According to Hong Kong’s chief imam Muhammad Arshad, medicines containing non-Halal ingredients are allowed in certain circumstances. “If the medicine is a basic need and life-saving then it could be used, on condition that there is no alternative medicine available. If it is not a basic need, just for a small sickness or improvement in a condition, then it is not allowed for a Muslim to use it if he knows it is made of non-Halal items.”

The tragedy is that, as Patel says, “all of this is entirely unnecessary”. Clear labelling would sort it out to a certain extent; substituting vegetarian alternatives for the most common animal products would sort it out entirely. Rennet from moulds and plants including soybeans can be used to extract lactose, for example, while vegetarian sources of gelatin and magnesium stearate are also available.

“As time moves on, manufacturers will find it easier to go vegetarian automatically,” says Patel. “If you go to a hospital now, you’ll find that no latex gloves are used because some people have allergies, so we can move on and eradicate problems.

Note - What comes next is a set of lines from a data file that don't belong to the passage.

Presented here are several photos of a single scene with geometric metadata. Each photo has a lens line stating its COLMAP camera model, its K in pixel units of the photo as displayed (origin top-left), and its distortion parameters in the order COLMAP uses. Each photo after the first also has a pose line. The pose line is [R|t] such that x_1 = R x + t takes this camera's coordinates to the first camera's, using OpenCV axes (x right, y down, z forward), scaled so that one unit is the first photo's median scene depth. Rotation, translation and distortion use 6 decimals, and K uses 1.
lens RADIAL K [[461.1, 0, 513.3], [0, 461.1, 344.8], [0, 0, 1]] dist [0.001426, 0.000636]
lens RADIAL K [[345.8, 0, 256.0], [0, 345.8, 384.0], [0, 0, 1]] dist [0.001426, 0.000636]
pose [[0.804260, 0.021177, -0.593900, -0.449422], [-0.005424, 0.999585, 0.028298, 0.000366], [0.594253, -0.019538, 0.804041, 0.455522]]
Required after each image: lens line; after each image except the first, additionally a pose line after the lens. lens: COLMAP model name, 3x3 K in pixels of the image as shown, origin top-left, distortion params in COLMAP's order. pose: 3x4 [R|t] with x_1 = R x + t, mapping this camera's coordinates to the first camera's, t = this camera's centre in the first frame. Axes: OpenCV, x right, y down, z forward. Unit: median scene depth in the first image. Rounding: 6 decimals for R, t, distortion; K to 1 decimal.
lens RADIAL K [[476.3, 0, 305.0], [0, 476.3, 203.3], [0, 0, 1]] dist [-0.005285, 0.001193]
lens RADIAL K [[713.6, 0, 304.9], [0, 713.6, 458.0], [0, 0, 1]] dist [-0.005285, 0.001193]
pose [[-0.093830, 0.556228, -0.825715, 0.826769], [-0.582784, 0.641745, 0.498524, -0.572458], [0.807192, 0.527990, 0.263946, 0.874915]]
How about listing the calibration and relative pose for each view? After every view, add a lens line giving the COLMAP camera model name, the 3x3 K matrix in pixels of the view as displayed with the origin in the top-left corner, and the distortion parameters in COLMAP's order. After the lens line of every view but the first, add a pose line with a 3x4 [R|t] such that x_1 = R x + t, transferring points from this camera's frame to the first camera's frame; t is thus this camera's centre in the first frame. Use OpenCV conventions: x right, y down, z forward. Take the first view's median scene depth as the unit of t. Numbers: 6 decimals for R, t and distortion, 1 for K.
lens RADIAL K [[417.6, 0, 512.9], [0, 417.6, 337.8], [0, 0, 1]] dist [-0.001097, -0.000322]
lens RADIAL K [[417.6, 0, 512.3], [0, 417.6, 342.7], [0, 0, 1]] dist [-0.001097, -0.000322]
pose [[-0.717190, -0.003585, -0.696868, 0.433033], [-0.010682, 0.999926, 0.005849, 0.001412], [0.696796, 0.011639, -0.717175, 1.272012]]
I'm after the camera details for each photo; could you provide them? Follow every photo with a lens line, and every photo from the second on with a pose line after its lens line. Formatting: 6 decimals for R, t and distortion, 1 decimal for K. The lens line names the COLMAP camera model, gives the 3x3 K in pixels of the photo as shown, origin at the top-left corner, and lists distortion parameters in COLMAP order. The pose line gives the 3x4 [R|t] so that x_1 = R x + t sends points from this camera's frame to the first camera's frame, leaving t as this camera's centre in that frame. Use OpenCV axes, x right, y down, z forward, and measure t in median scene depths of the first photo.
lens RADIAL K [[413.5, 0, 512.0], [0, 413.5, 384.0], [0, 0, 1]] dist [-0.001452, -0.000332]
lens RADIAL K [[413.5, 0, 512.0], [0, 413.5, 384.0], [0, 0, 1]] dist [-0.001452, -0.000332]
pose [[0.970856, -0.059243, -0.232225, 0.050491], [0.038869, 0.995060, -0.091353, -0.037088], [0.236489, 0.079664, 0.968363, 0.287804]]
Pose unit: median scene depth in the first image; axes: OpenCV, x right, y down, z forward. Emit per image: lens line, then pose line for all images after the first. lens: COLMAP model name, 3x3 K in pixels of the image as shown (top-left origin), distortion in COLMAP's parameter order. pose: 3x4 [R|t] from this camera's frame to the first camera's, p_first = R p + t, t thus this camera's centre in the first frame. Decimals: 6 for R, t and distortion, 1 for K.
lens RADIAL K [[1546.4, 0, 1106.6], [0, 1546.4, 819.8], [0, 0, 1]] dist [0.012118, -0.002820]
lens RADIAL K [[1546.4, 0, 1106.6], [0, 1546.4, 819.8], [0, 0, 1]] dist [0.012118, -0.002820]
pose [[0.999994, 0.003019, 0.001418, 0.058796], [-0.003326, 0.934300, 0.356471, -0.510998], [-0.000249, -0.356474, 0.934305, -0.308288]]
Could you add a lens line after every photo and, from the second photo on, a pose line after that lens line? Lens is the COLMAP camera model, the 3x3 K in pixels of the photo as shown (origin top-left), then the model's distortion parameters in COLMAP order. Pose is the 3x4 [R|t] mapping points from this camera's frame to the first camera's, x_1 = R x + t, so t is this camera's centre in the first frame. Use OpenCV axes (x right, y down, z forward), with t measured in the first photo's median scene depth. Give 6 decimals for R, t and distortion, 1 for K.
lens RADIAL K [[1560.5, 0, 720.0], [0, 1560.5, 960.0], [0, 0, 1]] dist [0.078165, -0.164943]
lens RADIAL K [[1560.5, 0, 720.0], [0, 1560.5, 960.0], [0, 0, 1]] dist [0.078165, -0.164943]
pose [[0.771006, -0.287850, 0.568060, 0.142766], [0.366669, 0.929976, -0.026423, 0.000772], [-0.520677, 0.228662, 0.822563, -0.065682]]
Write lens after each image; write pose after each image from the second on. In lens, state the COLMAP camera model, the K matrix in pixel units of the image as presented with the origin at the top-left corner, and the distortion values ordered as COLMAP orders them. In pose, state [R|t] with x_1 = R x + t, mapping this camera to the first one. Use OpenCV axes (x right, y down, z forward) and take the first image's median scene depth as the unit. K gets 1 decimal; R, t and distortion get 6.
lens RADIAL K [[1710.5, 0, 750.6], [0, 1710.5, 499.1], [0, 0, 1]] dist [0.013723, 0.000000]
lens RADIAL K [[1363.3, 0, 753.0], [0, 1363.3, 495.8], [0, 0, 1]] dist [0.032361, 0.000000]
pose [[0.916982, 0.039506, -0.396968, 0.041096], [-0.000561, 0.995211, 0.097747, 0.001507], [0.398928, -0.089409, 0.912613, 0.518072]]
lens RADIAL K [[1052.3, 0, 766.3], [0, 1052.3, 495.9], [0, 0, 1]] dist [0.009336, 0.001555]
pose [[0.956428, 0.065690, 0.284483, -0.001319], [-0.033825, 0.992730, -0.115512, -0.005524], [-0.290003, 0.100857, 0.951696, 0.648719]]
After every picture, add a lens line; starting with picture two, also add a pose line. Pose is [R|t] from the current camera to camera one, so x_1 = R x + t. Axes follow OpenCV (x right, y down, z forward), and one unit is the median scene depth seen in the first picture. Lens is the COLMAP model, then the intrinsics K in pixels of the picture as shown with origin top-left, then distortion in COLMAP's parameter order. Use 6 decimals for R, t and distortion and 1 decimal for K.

Regulations can change.”

The only potential issue is cost: “Lactose manufacturers would be up in arms, but the amount of lactose in a capsule is minuscule – fractions of a gram – so it’s unlikely to make much difference to the cost in the long term.”

In the meantime, better labelling would help everyone – those with dietary restrictions, and those who’d rather just know what’s in the medications they’re putting inside their bodies. The presence of animal products, says Patel, “isn’t a scandal itself, but the lack of labelling is. It should be pretty easy to find out what’s in a drug”. As it stands, it really isn’t.